- _Given passage_:
Cisco BGP EVPN VXLAN- Part 1

Here is an overview of the Cisco implementation for VXLAN using BGP EVPN for distributed control-plane operations. anycast gateway, and unicast head-end replication. I am using Cisco 9396PX devices for leaf switches and Cisco 9508 chassis switches for the spine using iBGP. We’ll explore the basic setup with the leaf switches being vPC enabled, including the Border Leaf switches, while also going over a few scenarios which can blackhole traffic and how to avoid this without a OSPF adjacency between the leaf switches.

**Please note, this is an older post I am using from my old blog series and I made this in 2015, new switches and newer versions of code provide cleaner configuration and significant enhancements**

This blog will assume you understand the basic setup of BGP EVPN VXLAN by reading the great Cisco documentation already available; thus, I presume you’re coming here for a more in-depth, real-world deployment scenario and for some better explanations and failure scenario testing and outputs

Below, this diagram shows the connectivity in the UNDERLAY network:

Cisco BGP EVPN UNDERLAY

You can see we have three spine switches, two configured as route reflectors for scalability. Below is the configuration of a single spine switch being used as a route reflector, the other route reflector is setup the same way, with IP addresses being different and such and, of course, the other spine switch not having any iBGP peering relationships with the third spine switch is just runs OSPF, forms adjacencies with all VTEPS for advertisement of VTEP IP reachability.

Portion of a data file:

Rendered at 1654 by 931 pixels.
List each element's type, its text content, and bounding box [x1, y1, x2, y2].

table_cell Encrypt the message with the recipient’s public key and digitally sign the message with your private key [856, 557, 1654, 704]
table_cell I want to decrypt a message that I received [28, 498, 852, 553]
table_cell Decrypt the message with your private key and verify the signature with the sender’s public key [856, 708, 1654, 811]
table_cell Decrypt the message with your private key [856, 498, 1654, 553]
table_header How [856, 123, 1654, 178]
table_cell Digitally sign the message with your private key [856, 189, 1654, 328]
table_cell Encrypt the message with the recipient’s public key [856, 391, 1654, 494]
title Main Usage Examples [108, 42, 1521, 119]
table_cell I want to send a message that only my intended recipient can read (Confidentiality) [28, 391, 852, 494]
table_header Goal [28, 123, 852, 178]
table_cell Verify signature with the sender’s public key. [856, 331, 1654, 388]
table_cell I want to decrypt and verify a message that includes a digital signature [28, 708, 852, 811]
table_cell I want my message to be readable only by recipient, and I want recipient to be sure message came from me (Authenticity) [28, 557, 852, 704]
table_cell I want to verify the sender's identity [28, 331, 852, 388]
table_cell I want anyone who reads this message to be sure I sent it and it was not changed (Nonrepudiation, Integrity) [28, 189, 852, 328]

- _Goal A_:
For the post about Cisco BGP EVPN VXLAN, state whether each statement agrees with it, answering yes or no and quoting the words of the post that decide it: (i) The leaf switches are Cisco 9396PX devices. (ii) All three spine switches are configured as route reflectors. (iii) The post was originally made in 2015.
- _Goal B_:
Resume the post about Cisco BGP EVPN VXLAN from the point where it stops.
The data has nothing to do with the post about Cisco BGP EVPN VXLAN.

- _Reply A_:
(i) Yes: "I am using Cisco 9396PX devices for leaf switches"
(ii) No: "we have three spine switches, two configured as route reflectors for scalability"
(iii) Yes: "I made this in 2015"

- _Reply B_:
nv overlay evpn
feature ospf
feature bgp
feature nv overlay

router ospf 1
router-id 172.16.2.253
log-adjacency-changes
passive-interface default

interface Ethernet1/1
description Leaf01-9kA
link debounce time 0
mtu 9216
medium p2p
ip address 172.16.2.1/30
ip ospf network point-to-point
no ip ospf passive-interface
ip router ospf 1 area 0.0.0.0
no shutdown

interface loopback0
ip address 1.1.1.10/32
ip router ospf 1 area 0.0.0.0

router bgp 65000
router-id 1.1.1.10
address-family ipv4 unicast
neighbor 1.1.1.40
description VTEP1
password 3 SOMEPASSWORD
update-source loopback0
timers 3 9
address-family ipv4 unicast
address-family l2vpn evpn
send-community both
route-reflector-client
neighbor 1.1.1.41 remote-as 65000
description VTEP2
password 3 SOMEPASSWORD
update-source loopback0
timers 3 9
address-family l2vpn evpn
send-community both
route-reflector-client

The above forms the basis of the Underlay network on the spine and sets up the route-reflectors. We have tuned this for protocol convergence speed; thus, timers are aggressive for BGP and you’ll notice the “link debounce time 0”, which disabled link debounce. In a nutshell, by default, the debounce time is the amount of time after a switchport goes down for which the switchport will wait to notify the supervisor, 100msec by default. Disabling this allows immediate updating to the supervisor on a link failure to start protocol convergence. If you’re worried about an unstable interface, it is quite likely in the event of a link failing/flapping issue, the link-flap detection mechanism will down the port. Finally, we set BOTH the interface medium to p2p and set the OSPF network type to point-to-point. Why? In the event someone misses the command to switch OSPF to point-to-point, since this interface type is broadcast by default, the medium p2p command changes the ports operating mode and OSPF will properly adjust to point-to-point; thus, this is just good extra redundancy.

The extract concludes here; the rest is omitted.